# [Exercise aim]
The lines from the one containing "Prática Médica" through the last line below, both ends included, must be reproduced exactly, with no pictures.

(Transcribed page contents)
↓↓↓
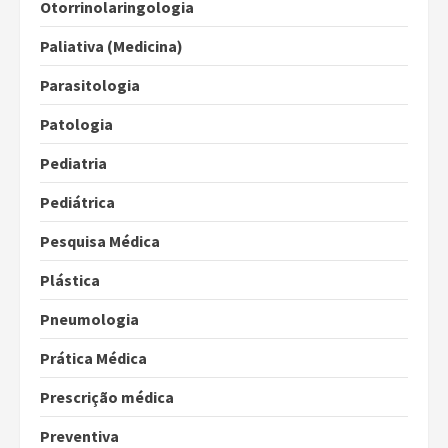
Otorrinolaringologia
Paliativa (Medicina)
Parasitologia
Patologia
Pediatria
Pediátrica
Pesquisa Médica
Plástica
Pneumologia
Prática Médica
Prescrição médica
Preventiva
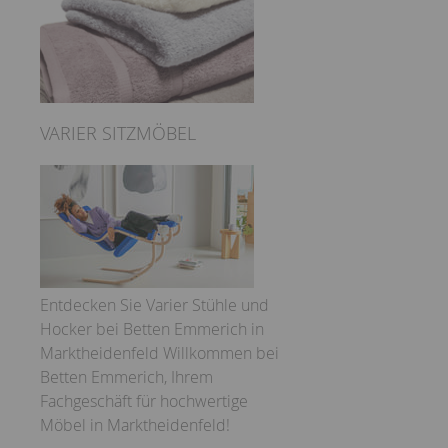
VARIER SITZMÖBEL
Entdecken Sie Varier Stühle und
Hocker bei Betten Emmerich in
Marktheidenfeld Willkommen bei
Betten Emmerich, Ihrem
Fachgeschäft für hochwertige
Möbel in Marktheidenfeld!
↑↑↑
# [Answer to the exercise]
Prática Médica
Prescrição médica
Preventiva
VARIER SITZMÖBEL
Entdecken Sie Varier Stühle und
Hocker bei Betten Emmerich in
Marktheidenfeld Willkommen bei
Betten Emmerich, Ihrem
Fachgeschäft für hochwertige
Möbel in Marktheidenfeld!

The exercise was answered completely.